Senin, 19 Agustus 2013

F a i s

          Saat aku masih di bangku SMA, Fariz Rustam Munaf atau “Fais” panggilan sehari harinya adalah salah satu artis yang aku kagumi. Posternya bersama dengan poster The Beatles adalah poster artis yang menempel di dinding kamarku. Aku juga mengkoleksi kaset hampir semua album maupun single-single kompilasinya dengan musisi lain. Salah satu penampilannya di TVRI saat itu yang takkan pernah aku lupakan, adalah ketika ia menyanyikan lagu Nada Kasih, berduet dengan Neno Warisman. Saat itu Fais memakai setelah jas putih, terlihat tampan dan gayanya macho, membawa setangkai mawar, dan dalam keremangan kabut, muncul dengan langkah pasti mendekati sofa disebelah piano, di mana Neno Warisman duduk. Aku yang masih ABG langsung terpana, merasa bahwa yang duduk di sofa itu diriku sendiri, dan setelah itu Fais mendekati piano dan main piano hingga lagu usai.


           Menurutku Fariz adalah seseorang yang dilahirkan untuk bermusik, dia seorang pemusik atau seniman musik yang nggak bisa dibuat atau dipersiapkan. Musik yang lahir dari dirinya adalah karya yang dihasilkan melalui kontemplasi yang hanya dia dan Tuhan yang tau. Mengamati karya karyanya, misalnya Asmara Perdana tentu akan memberikan pedengar lagunya suatu pencerahan tentang makna sakral dari yang namanya cinta pertama, melalui alunan nadanya yang melankolik.  Lagu itu bisa memisahkan sudut paling gelap dan rahasia dari seorang Fariz. Apapun itu, dia merupakan sosok musisi yang tak bisa ditampik perannya. Fariz enggan dikenal sebagai artis. Ia adalah seorang seniman, pelakon seni serba bisa. Fariz adalah seorang penyanyi, pencipta lagu, penata musik, kibordis, drummer, gitaris, bassis, produser, bahkan juga pelukis. Fariz RM adalah salahsatu perevolusi musik Indonesia, melangkah ke seberang menuju pembaharuan.

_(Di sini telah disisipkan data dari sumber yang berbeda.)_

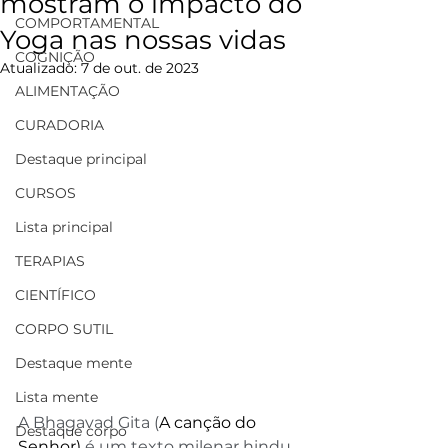
mostram o impacto do
COMPORTAMENTAL
Yoga nas nossas vidas
COGNIÇÃO
Atualizado:
7 de out. de 2023
ALIMENTAÇÃO
CURADORIA
Destaque principal
CURSOS
Lista principal
TERAPIAS
CIENTÍFICO
CORPO SUTIL
Destaque mente
Lista mente
A Bhagavad Gita (
A canção do 
Destaque corpo
Senhor) 
é um texto milenar hindu 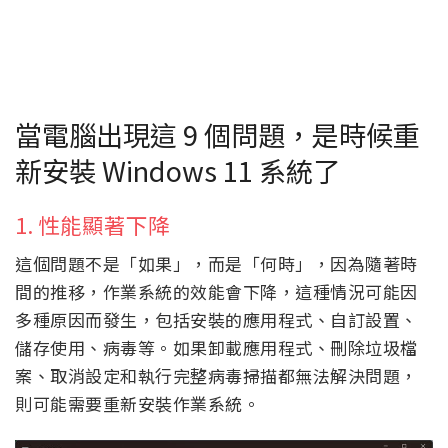
當電腦出現這 9 個問題，是時候重
新安裝 Windows 11 系統了
1. 性能顯著下降
這個問題不是「如果」，而是「何時」，因為隨著時
間的推移，作業系統的效能會下降，這種情況可能因
多種原因而發生，包括安裝的應用程式、自訂設置、
儲存使用、病毒等。如果卸載應用程式、刪除垃圾檔
案、取消設定和執行完整病毒掃描都無法解決問題，
則可能需要重新安裝作業系統。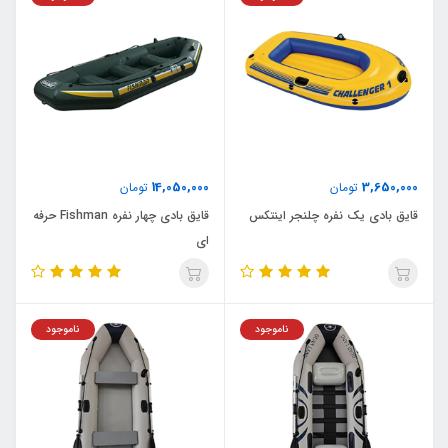
14,050,000
3,650,000
تومان
تومان
قایق بادی یک نفره چلنجر اینتکس
قایق بادی چهار نفره Fishman حرفه
ای
ناموجود
ناموجود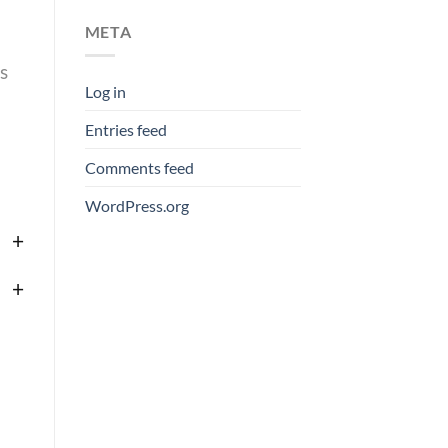
META
s
Log in
Entries feed
Comments feed
WordPress.org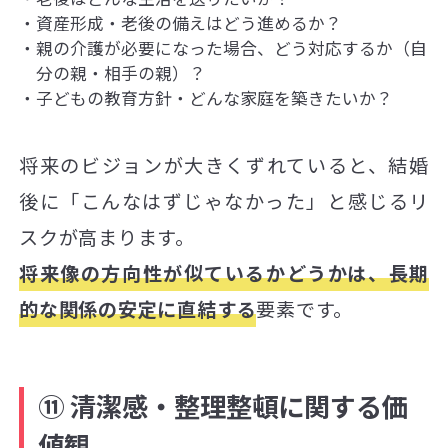
資産形成・老後の備えはどう進めるか？
親の介護が必要になった場合、どう対応するか（自
分の親・相手の親）？
子どもの教育方針・どんな家庭を築きたいか？
将来のビジョンが大きくずれていると、結婚
後に「こんなはずじゃなかった」と感じるリ
スクが高まります。
将来像の方向性が似ているかどうかは、長期
的な関係の安定に直結する
要素です。
⑪ 清潔感・整理整頓に関する価
値観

          Di saat tren musik di negeri ini masih terbuai dalam balada yang mendayu-dayu, Fariz malah menawarkan konsep musik yang danceable ala Earth Wind & Fire dengan penonjolan pada aransemen brass section sebagai aksentuasi dan teknik bernyanyi falsetto. Setahun kemudian, Fariz R.M. membentuk grup Transs, yang personelnya antara lain Erwin Gutawa, pemusik yang sekarang banyak dikaitkan dengan aransemen berbau orkestral. Dengan Transs, Fariz menawarkan konsep musik fusion, yang akhirnya membuat sejumlah grup musik terinspirasi untuk menggarap musik fusion, yang memadukan jazz dan rock. Transs adalah grup yang maunya beridealisme tinggi. Ini terlihat dari kalimat yang tertera pada sampul album Transs, Hotel San Vicente (1981): "pembaharuan musik Indonesia dalam warna, personalitas, dan gaya". Boleh jadi kalimat itu berkonotasi gagah-gagahan belaka. Namun patut diakui, sejak pemunculan Transs, mulailah muncul grup-grup fusion seperti Krakatau, Karimata, Emerald, dan lain-lain.